To deploy your own, create a public S3 bucket with static site serving enabled, build the app, and sync it to the bucket:
$ yarn build
$ aws s3 sync build/ s3://<your_public_s3_bucket_name>
You also can use a service like Netlify to host your website. They make it incredibly simple to deploy and host a website.
Conclusion
This tutorial has shown you how to build a proof of concept compared to the Google Analytics feature set. The architecture is scalable enough to handle thousands of events per second, and can analyze trillions of data points without breaking a sweat. Cube.js is suitable for implementing all metrics you expect to see in GA, such as bounce rate, session time spent, etc. You can read more about it here. Large scale analytics can’t be built without the pre-aggregation of data. GA does this a lot and Cube.js has a built-in solution for it.
Top comments (2)
Very nice! Can I ask you what's the average monthly cost for an architecture like this?

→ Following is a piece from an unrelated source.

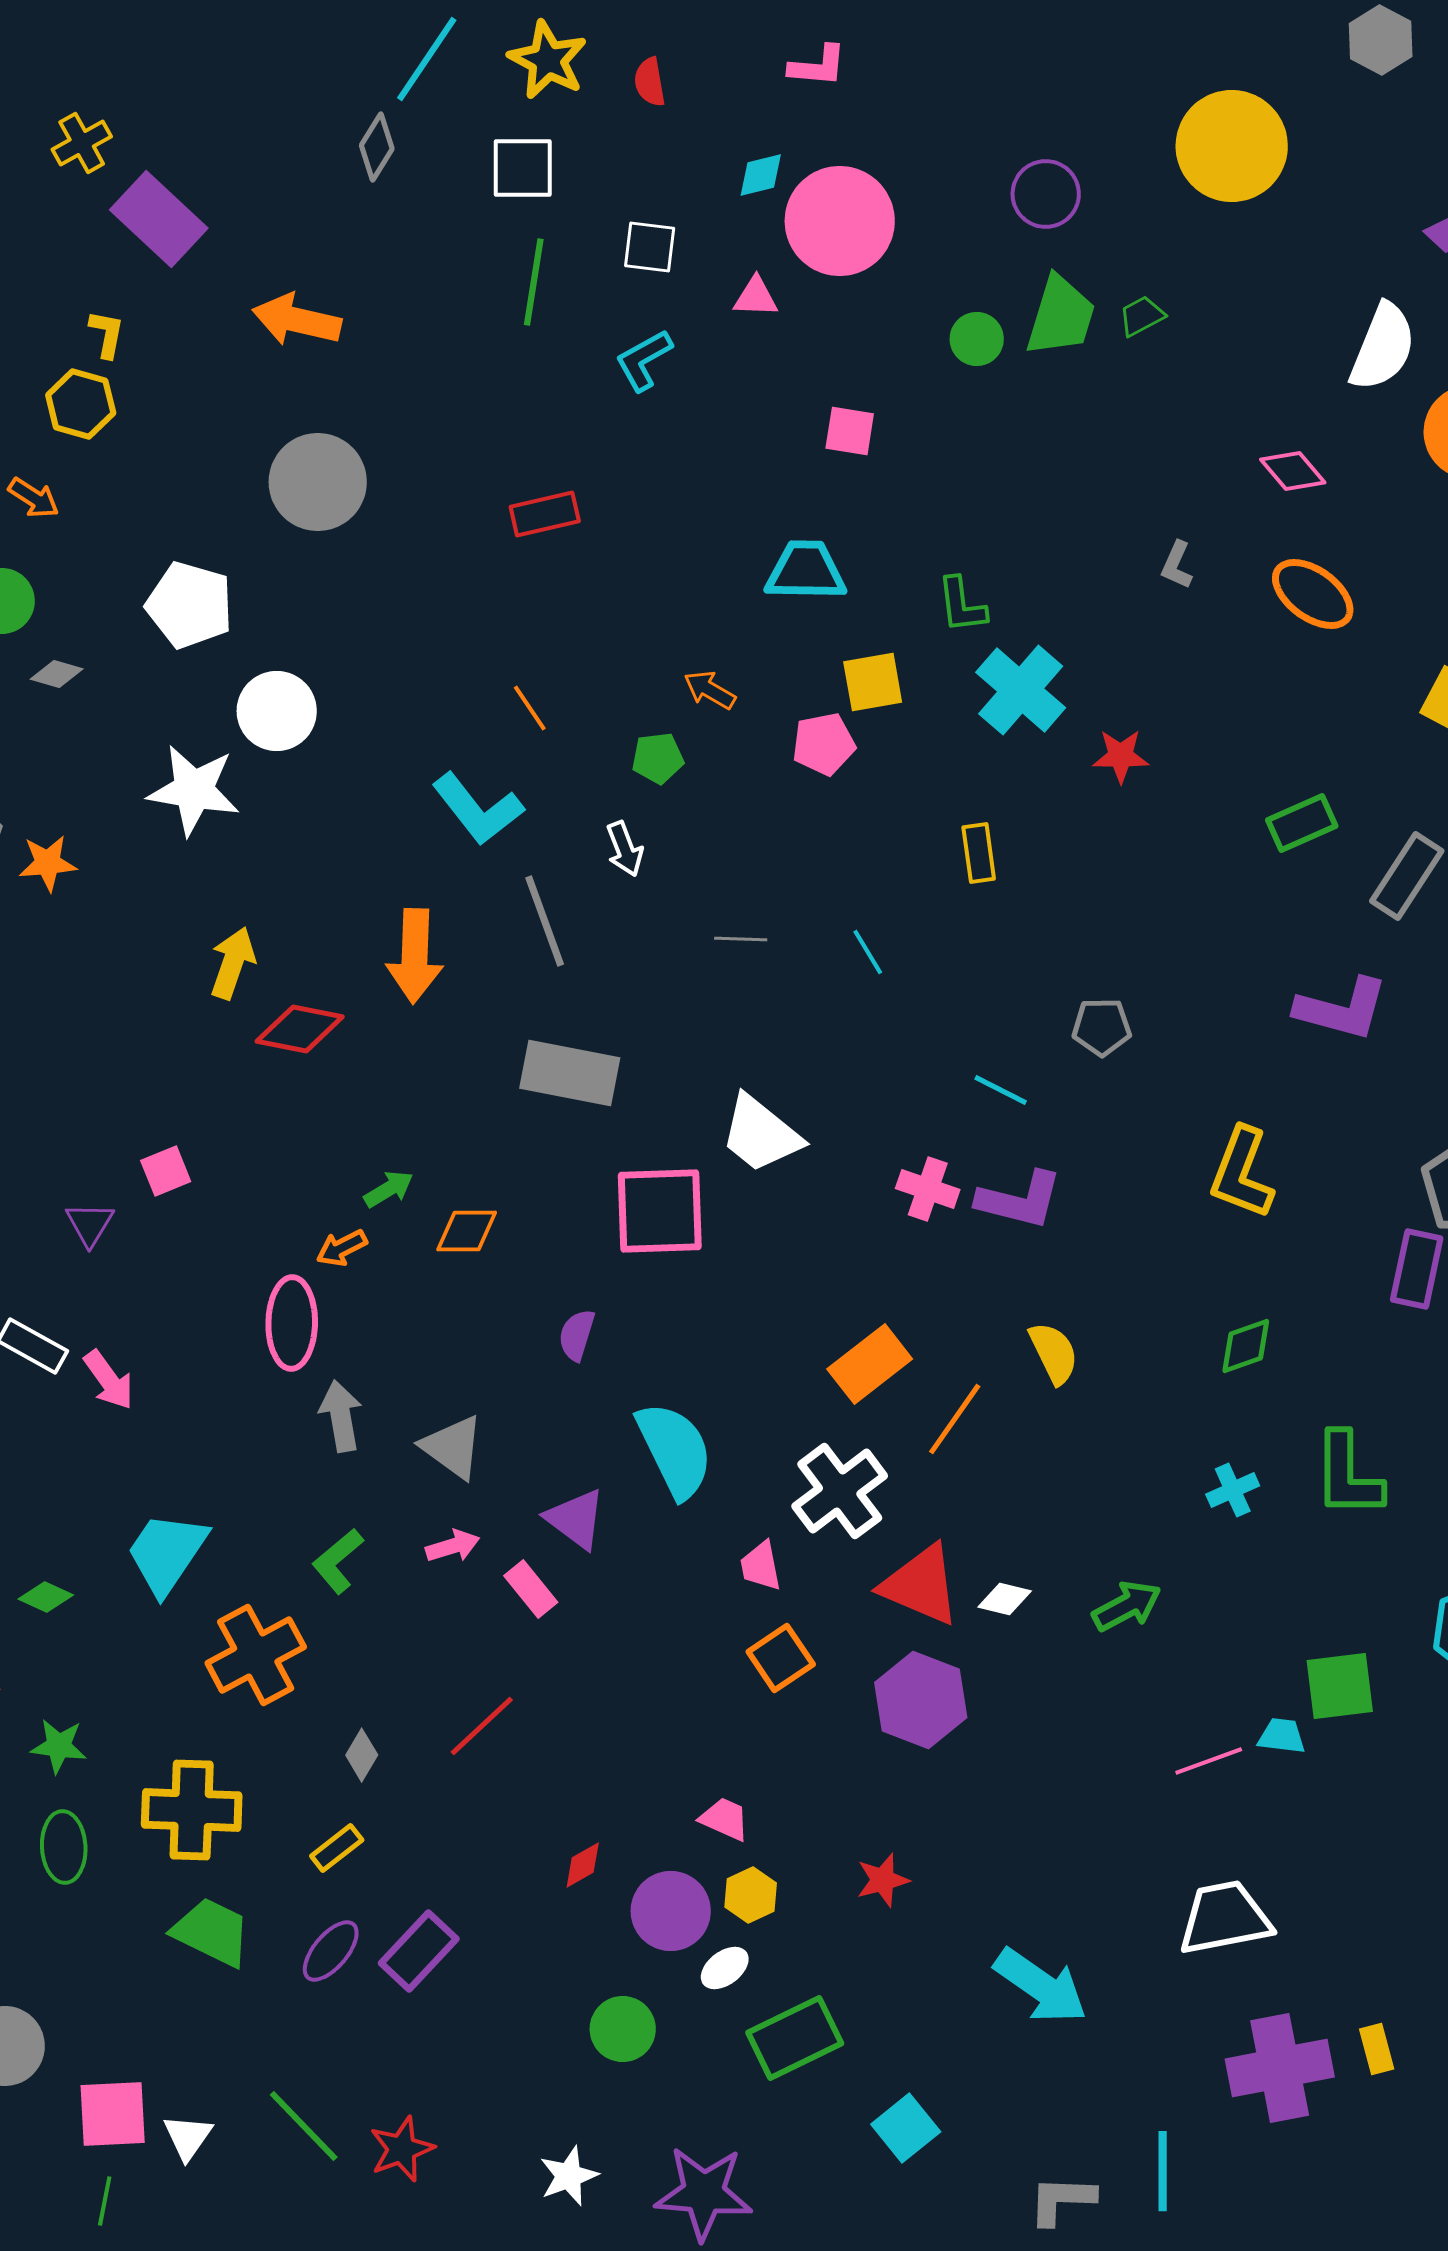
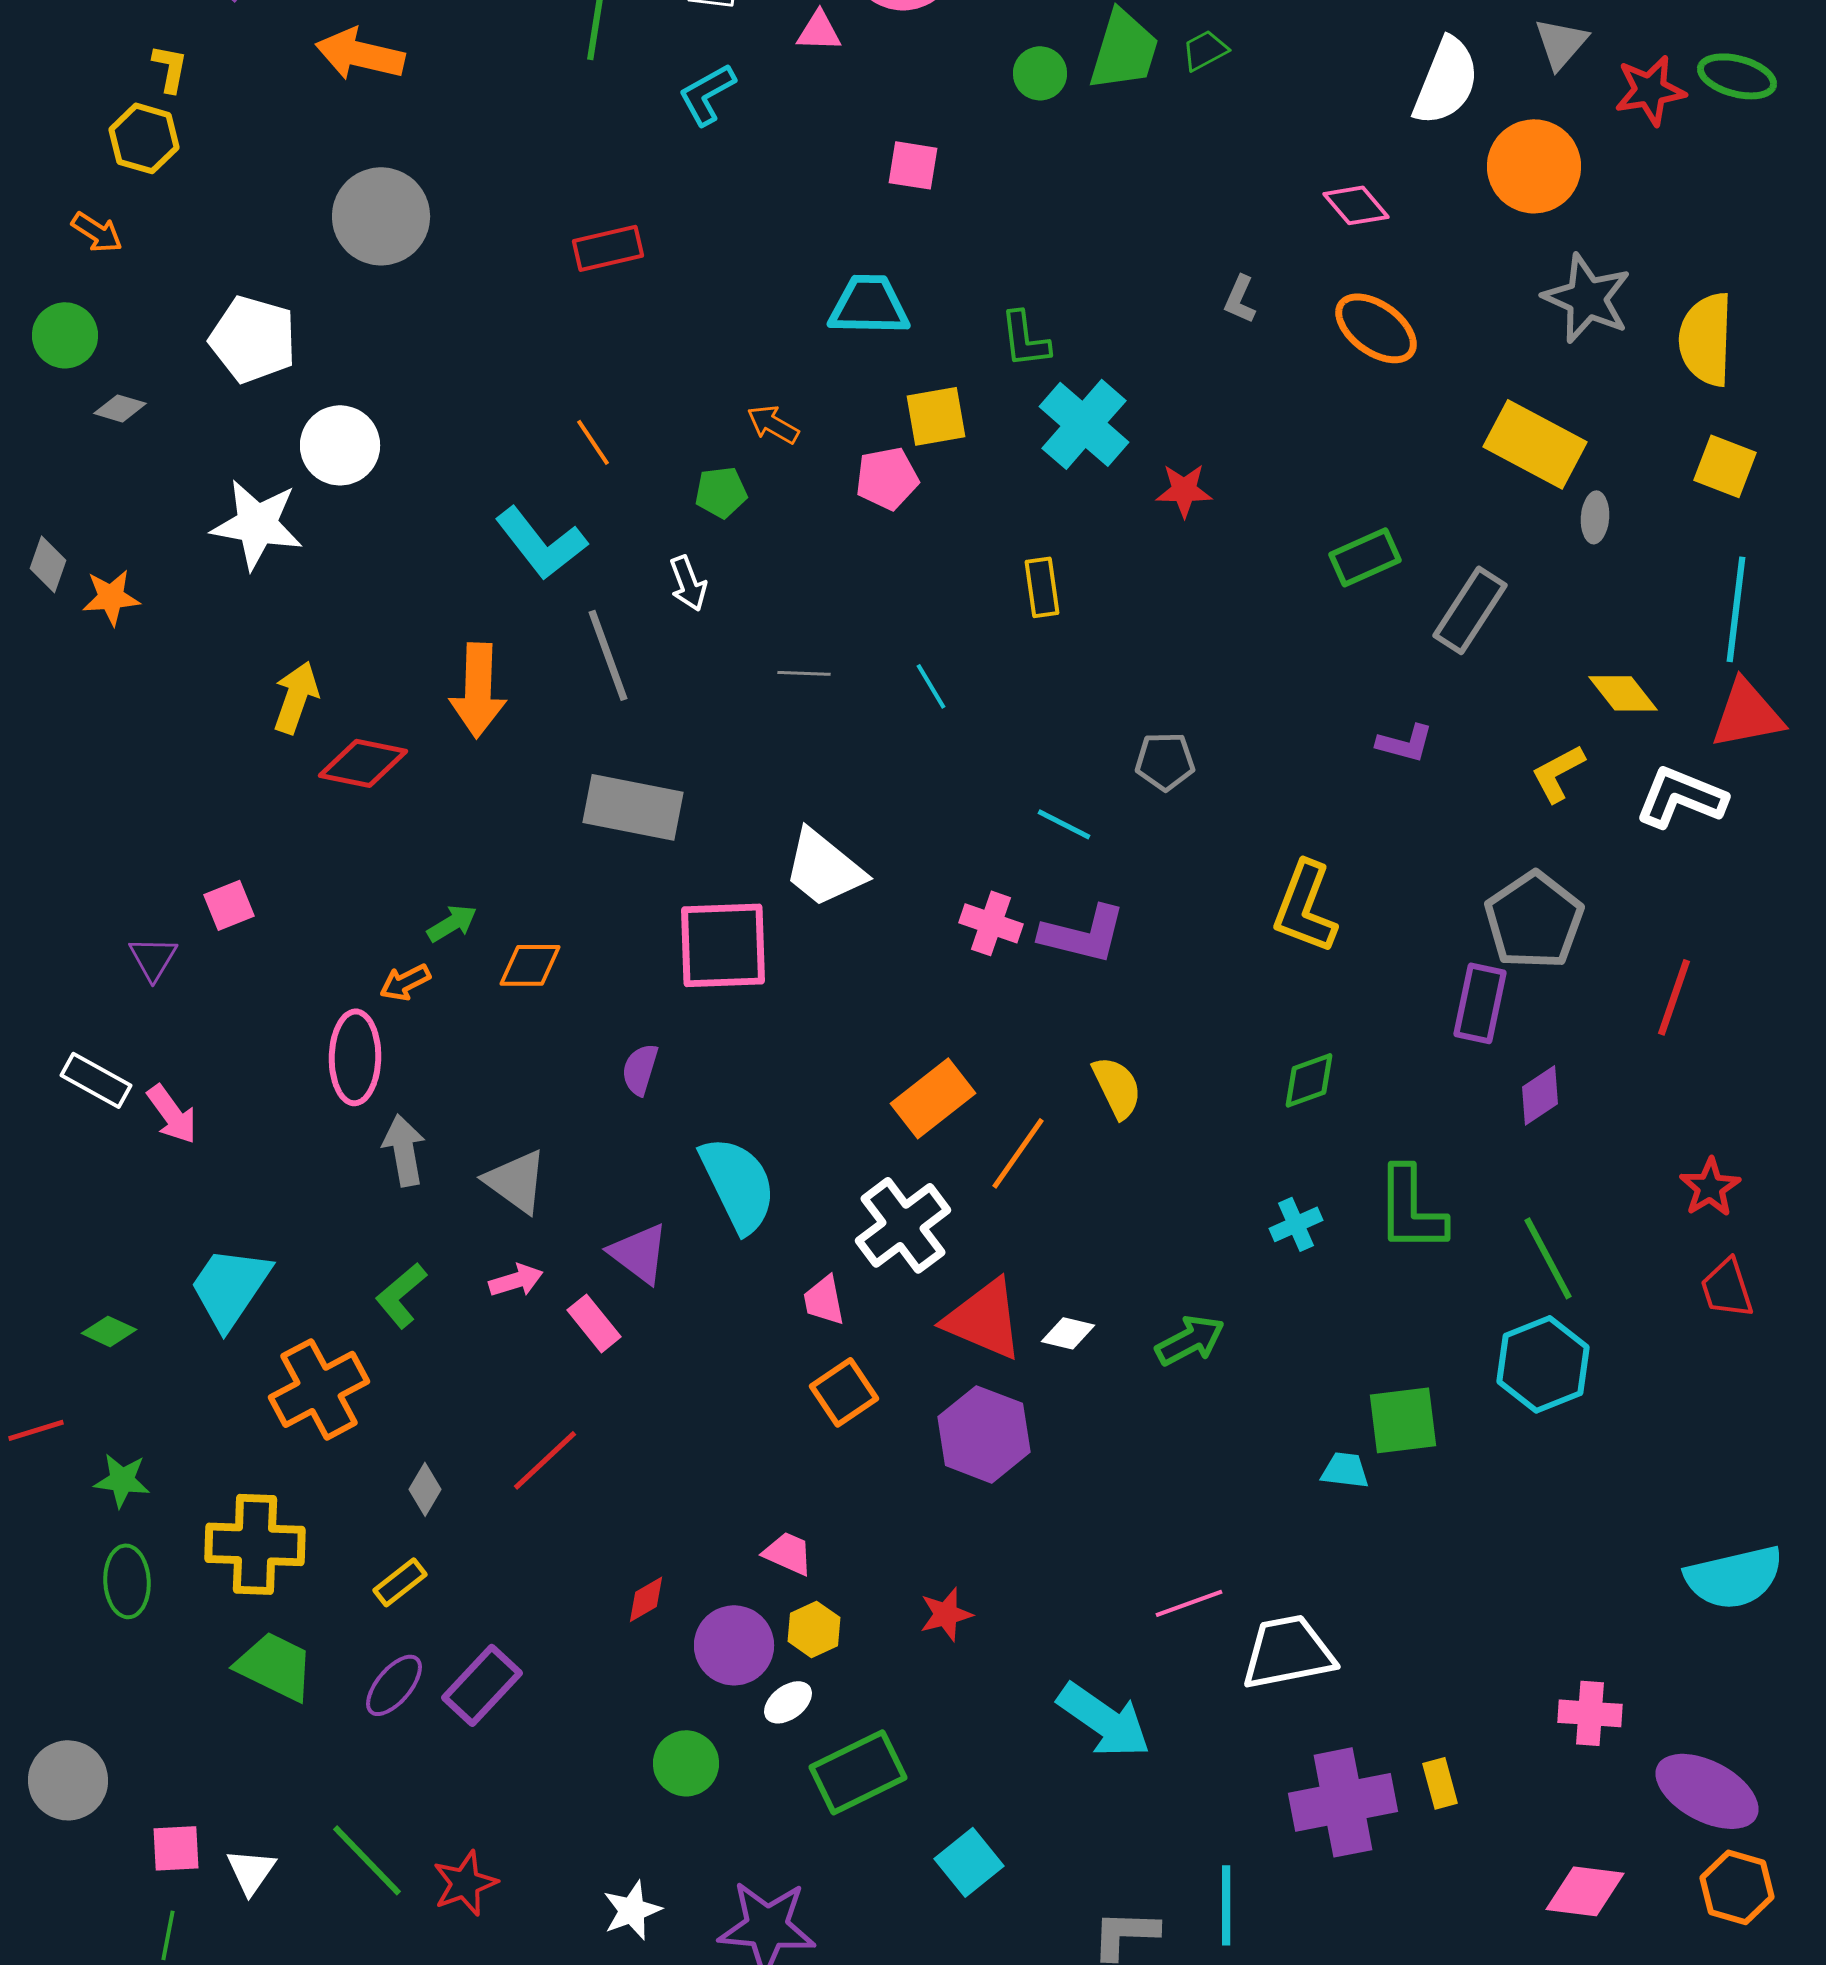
purple L-shape: (1342, 1009) -> (1405, 743), size x0.6
pink line: (1209, 1761) -> (1189, 1603), moved
pink square: (113, 2114) -> (176, 1848), size x0.7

I mean, I know that it's hard to answer, and that many of the services you used are billed by usage, but I'm very curious about the average bill based on hypothetical number of visitors (eg: how much with 1k visitors/month? 100k? 1M?).
Hi Andrea!
Thanks for the question! Our estimate is about $4 per 1M of events. Most expensive are API Gateway service which is $3.50 per 1M of requests and AWS Lambda which is $0.20 per 1M requests.